Rewrite the records below with every "chart" replaced by "graph" and everything else left the same. Leave the pictures out of your answer.

* Data visualization images:
------------------------------------------------

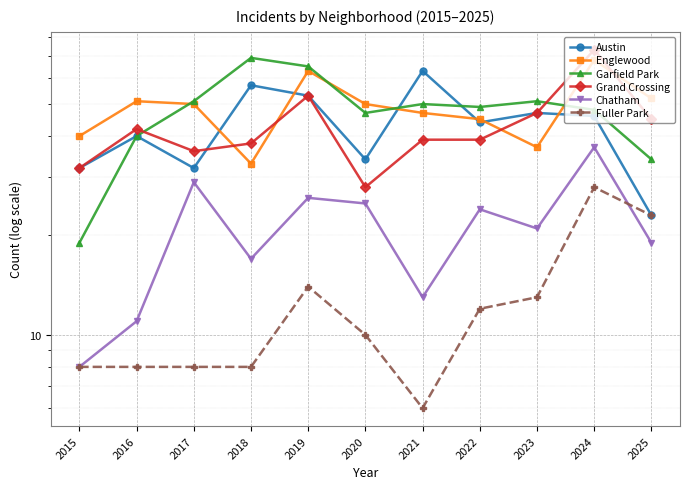

Which series has the widest spread of values?

Garfield Park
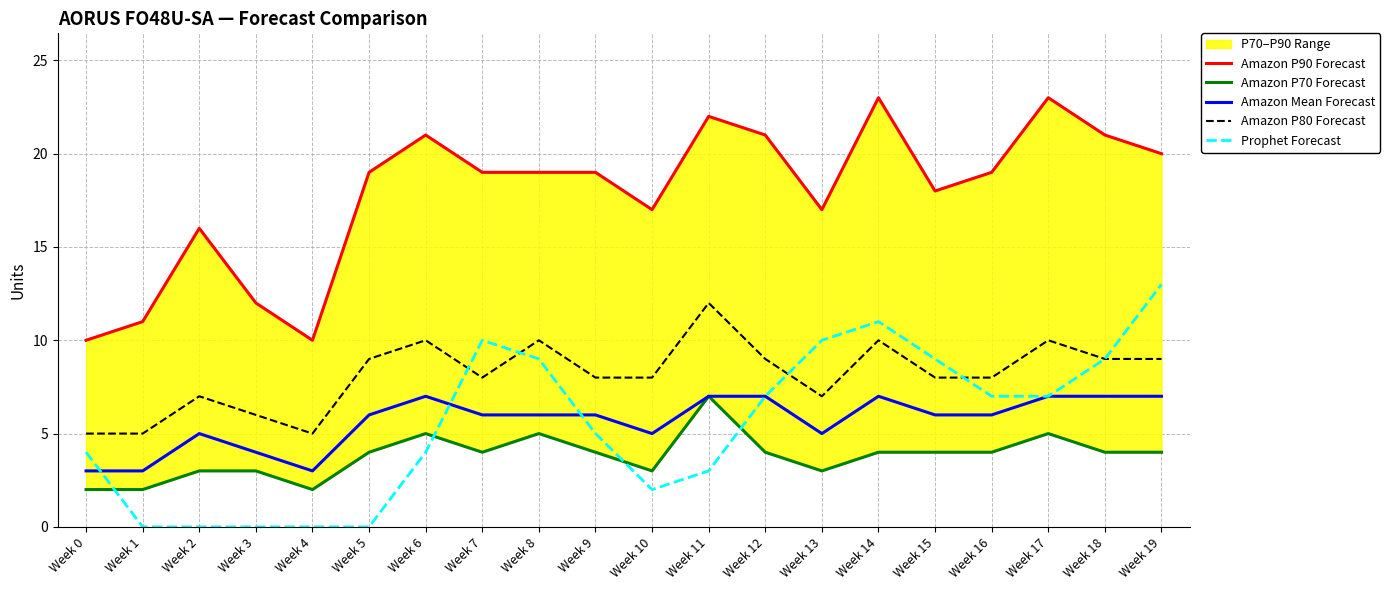

The Amazon P70 Forecast series shows 6 at Week 19. True or false?

False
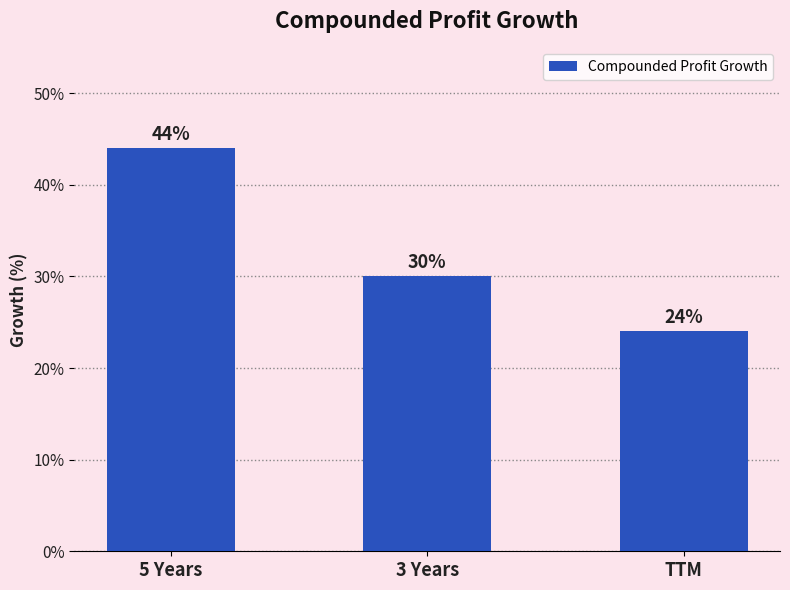

Which has a higher value, 5 Years or 3 Years?

5 Years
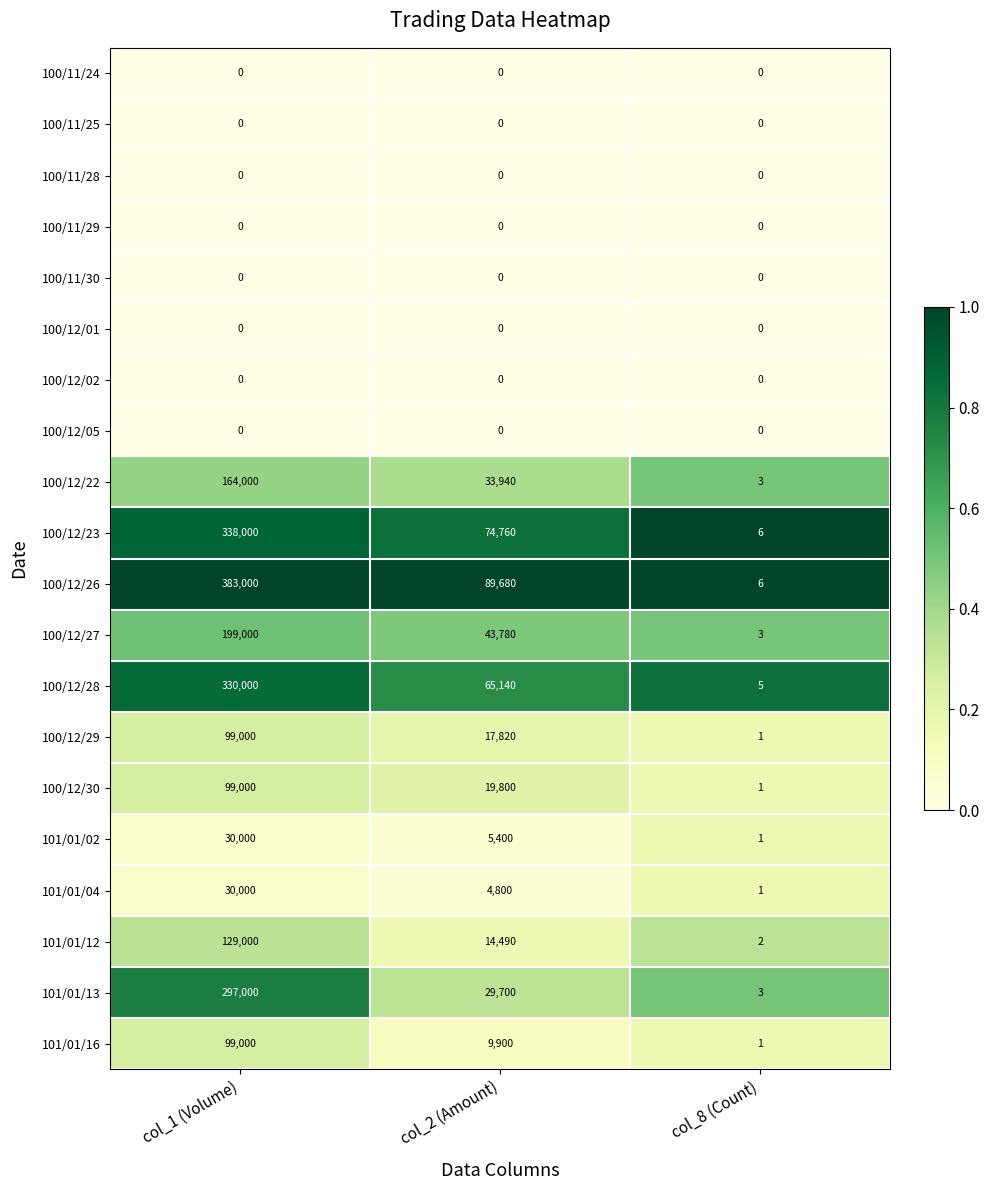

How many categories are shown in the chart?

3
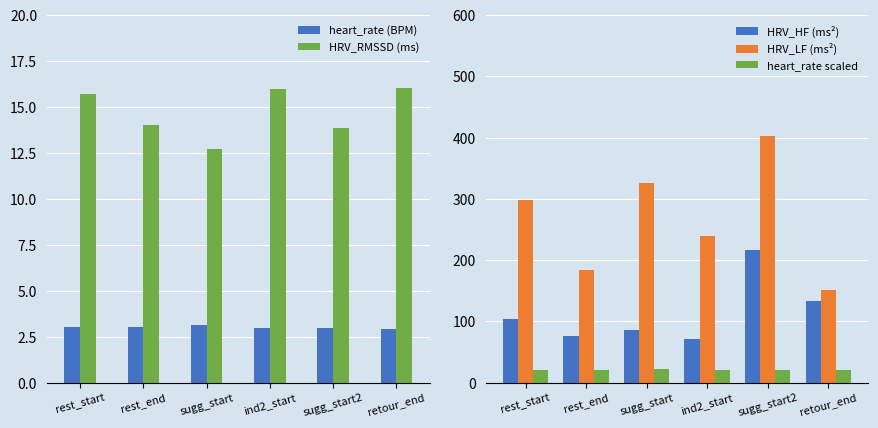

Reading left to right, transcribe all the data shown in this chart.

heart_rate (BPM): rest_start=3.0	rest_end=3.1	sugg_start=3.2	ind2_start=3.0	sugg_start2=3.0	retour_end=2.9
HRV_RMSSD (ms): rest_start=15.7	rest_end=14.0	sugg_start=12.7	ind2_start=16.0	sugg_start2=13.9	retour_end=16.1
HRV_HF (ms²): rest_start=103.7	rest_end=76.3	sugg_start=86.9	ind2_start=71.4	sugg_start2=216.1	retour_end=133.2
HRV_LF (ms²): rest_start=298.5	rest_end=183.8	sugg_start=326.4	ind2_start=240.2	sugg_start2=402.2	retour_end=150.9
heart_rate scaled: rest_start=21.1	rest_end=21.4	sugg_start=22.1	ind2_start=20.7	sugg_start2=21.0	retour_end=20.3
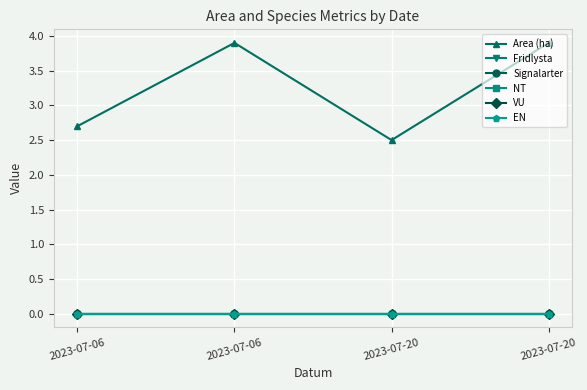

Which series has the largest total across all categories?

Area (ha)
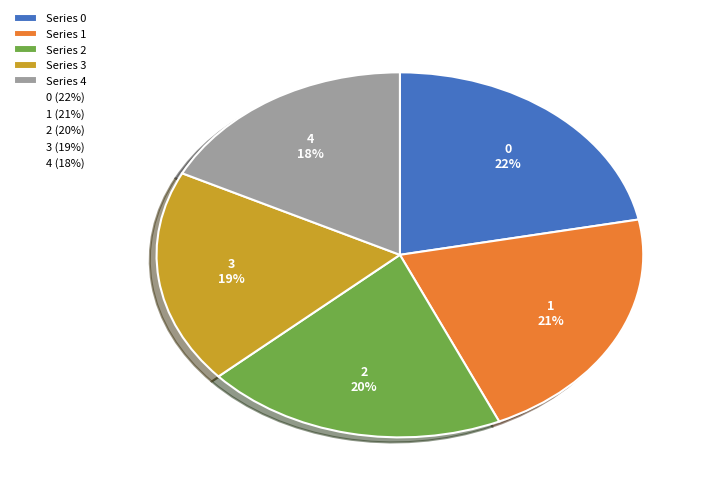

Is there a majority slice in this chart?

No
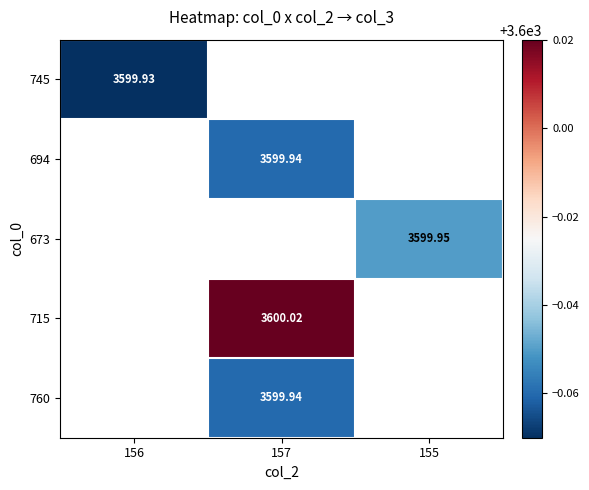

The 745 series shows 5851.7 at 156. True or false?

False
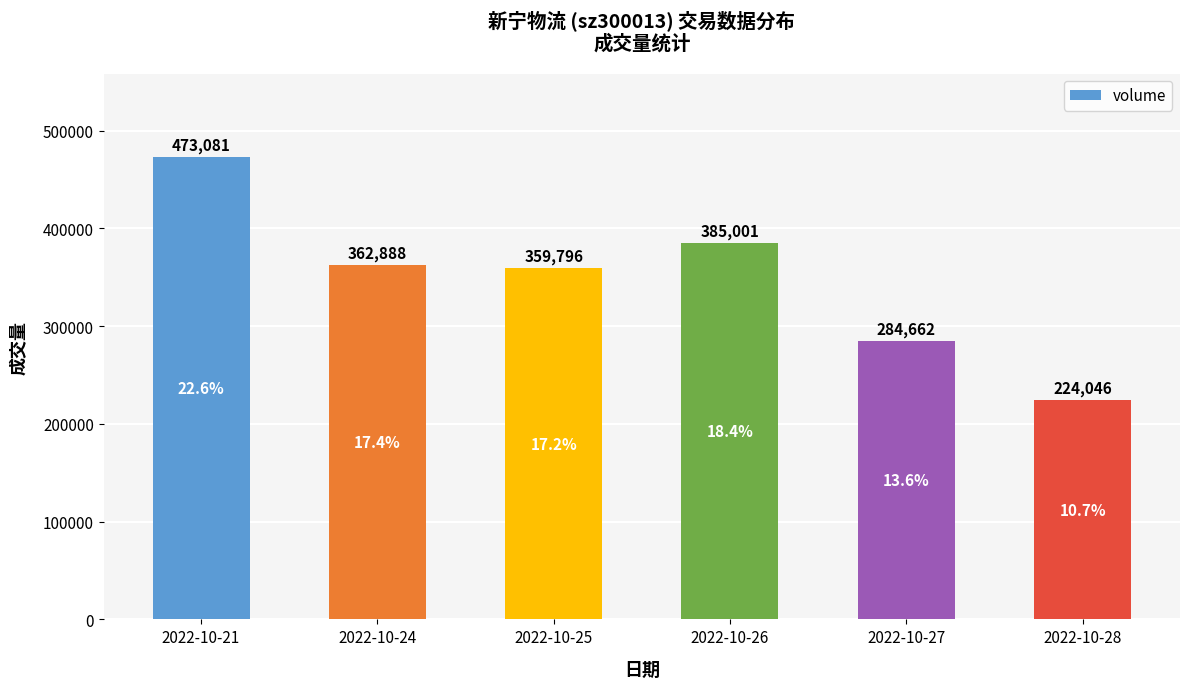

The chart shows a value of 460132 at 2022-10-27. True or false?

False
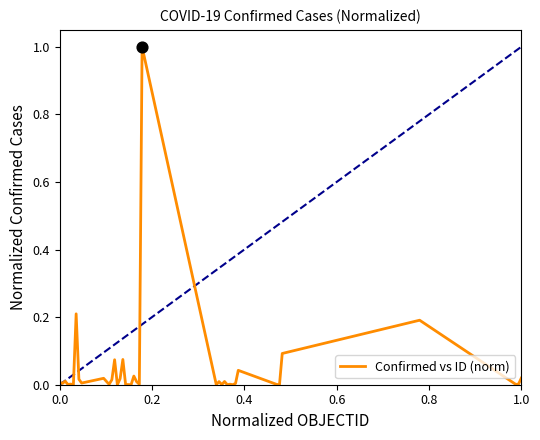

What is the difference between the maximum and minimum values?

1.0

------------------------------------------------

* ANSWER SPACE:
Which series has the widest spread of values?

Garfield Park

The Amazon P70 Forecast series shows 6 at Week 19. True or false?

False

Which has a higher value, 5 Years or 3 Years?

5 Years

How many categories are shown in the graph?

3

Reading left to right, transcribe all the data shown in this graph.

heart_rate (BPM): rest_start=3.0	rest_end=3.1	sugg_start=3.2	ind2_start=3.0	sugg_start2=3.0	retour_end=2.9
HRV_RMSSD (ms): rest_start=15.7	rest_end=14.0	sugg_start=12.7	ind2_start=16.0	sugg_start2=13.9	retour_end=16.1
HRV_HF (ms²): rest_start=103.7	rest_end=76.3	sugg_start=86.9	ind2_start=71.4	sugg_start2=216.1	retour_end=133.2
HRV_LF (ms²): rest_start=298.5	rest_end=183.8	sugg_start=326.4	ind2_start=240.2	sugg_start2=402.2	retour_end=150.9
heart_rate scaled: rest_start=21.1	rest_end=21.4	sugg_start=22.1	ind2_start=20.7	sugg_start2=21.0	retour_end=20.3

Which series has the largest total across all categories?

Area (ha)

Is there a majority slice in this graph?

No

The 745 series shows 5851.7 at 156. True or false?

False

The graph shows a value of 460132 at 2022-10-27. True or false?

False

What is the difference between the maximum and minimum values?

1.0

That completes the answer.